The TTS side of the problem
While the LLM and STT changes were going through review, a parallel team was working on the speech output. The 50ms TTS first-audio on English was effectively unbeatable; the 70ms-90ms gap on most non-English languages was driven by smaller voice models, less aggressive caching, and a single shared GPU pool that prioritised English under load.
We split the TTS infrastructure into language-pinned pools. Mandarin TTS now runs on its own pool, with its own scaling rules, on hardware close to the regions where most of our Mandarin traffic originates. The latency dropped from 70-90ms to 45ms within two weeks of cutover. None of this was clever; it was infrastructure work that nobody had bothered to do because the marginal improvement on any single language had not, in isolation, justified it.
The lesson — and we are now writing it down internally — is that "we did not invest in this because no single user-facing metric justified it" is exactly the kind of decision that compounds into a 280ms gap between two languages over four years.
Measuring parity, not averages
One small but consequential change we made internally was to the way the team's latency dashboard reports. We used to track the p50 and p95 of end-to-end latency, averaged across all languages, against a single SLO. The dashboard looked green most of the time.

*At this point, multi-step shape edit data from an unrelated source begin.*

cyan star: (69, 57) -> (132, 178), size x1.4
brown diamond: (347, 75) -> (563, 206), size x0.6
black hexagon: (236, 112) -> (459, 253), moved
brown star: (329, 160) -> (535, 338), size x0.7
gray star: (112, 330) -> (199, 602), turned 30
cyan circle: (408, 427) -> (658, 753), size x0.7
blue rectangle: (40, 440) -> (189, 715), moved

The new dashboard reports p50 and p95 per language against a parity SLO — the gap between the slowest and fastest supported language has its own budget, separately enforced. We set the parity budget at 60ms. When the gap exceeds the budget, on-call gets paged.
The parity dashboard does something the average-based one could not: it makes regressions in the slowest language visible at the same urgency as regressions in the fastest one. When you average across 32 languages, a 200ms regression in Vietnamese moves the average by 6ms. When you measure parity, it moves the dashboard by 200ms.
What is still slow
After the routing work, the TTS pools, and the parity dashboard, our worst language (Cantonese, primarily because the supporting acoustic-model corpus is smaller) sits at 320ms. English is at 220ms. The remaining 100ms gap is real and we know roughly where it lives — the Cantonese STT acoustic model is older and not yet on the new architecture, and we will retrain it in Q3.

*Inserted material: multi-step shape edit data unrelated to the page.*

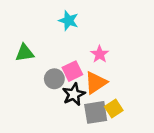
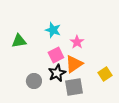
cyan star: (69, 21) -> (53, 30), moved
gray circle: (54, 79) -> (34, 81), moved
yellow square: (114, 109) -> (105, 74), moved

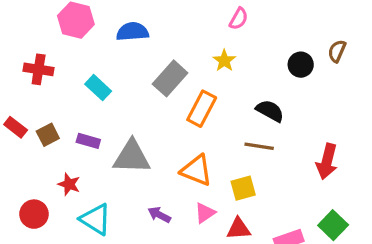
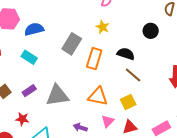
blue semicircle: (132, 32) -> (34, 29), moved
black circle: (301, 65) -> (151, 31), moved
black semicircle: (270, 111) -> (126, 54), moved
purple rectangle: (88, 141) -> (29, 91), turned -40
brown line: (259, 146) -> (133, 75), turned 42

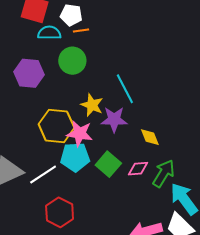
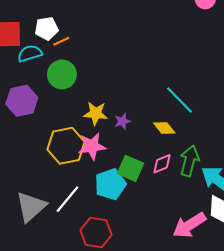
cyan line: (125, 89) -> (179, 100), moved
purple star: (114, 119) -> (122, 121), size x0.6
cyan pentagon: (75, 157) -> (110, 184), moved

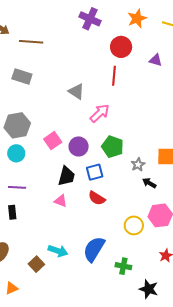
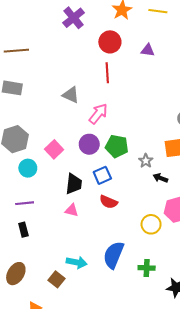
purple cross: (90, 19) -> (74, 18), turned 35
purple circle: (79, 146) -> (89, 144), moved
cyan circle: (16, 153) -> (28, 168), moved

But "the slowest language is 100ms behind the fastest" is a different conversation from "the slowest language is 280ms behind the fastest." The former is a known regression with a quarterly fix planned. The latter was a customer-experience emergency we did not know we had.
What we would do differently next time
Three things, in priority order, if we were rebuilding the latency stack from scratch with what we know now.

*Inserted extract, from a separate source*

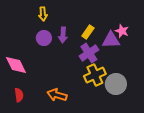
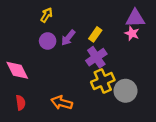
yellow arrow: (43, 14) -> (47, 15), turned -144
purple arrow: (63, 35) -> (68, 38), turned 35
purple triangle: (111, 40) -> (135, 18), moved

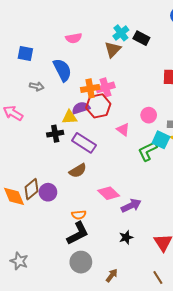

- Build the classifier-router first, then the model. The routing layer ended up being the highest-leverage piece. Treating it as a "we will add it later if we need it" turned out to mean we lived with single-model latency for 18 months longer than we needed to.
- Set parity SLOs before language SLOs. The temptation is to set per-language targets and let parity emerge. Parity does not emerge; it diverges, slowly, in the direction of the team's primary language.
- Resource the per-language infrastructure as if each language were a separate product. Mandarin TTS deserved its own GPU pool from day one, not from the day we measured the latency gap.
None of this is novel research. None of it required a paper. It required treating latency parity as a product commitment, then funding the unglamorous infrastructure to back the commitment. We have the parity we need now. We did not have it for four years.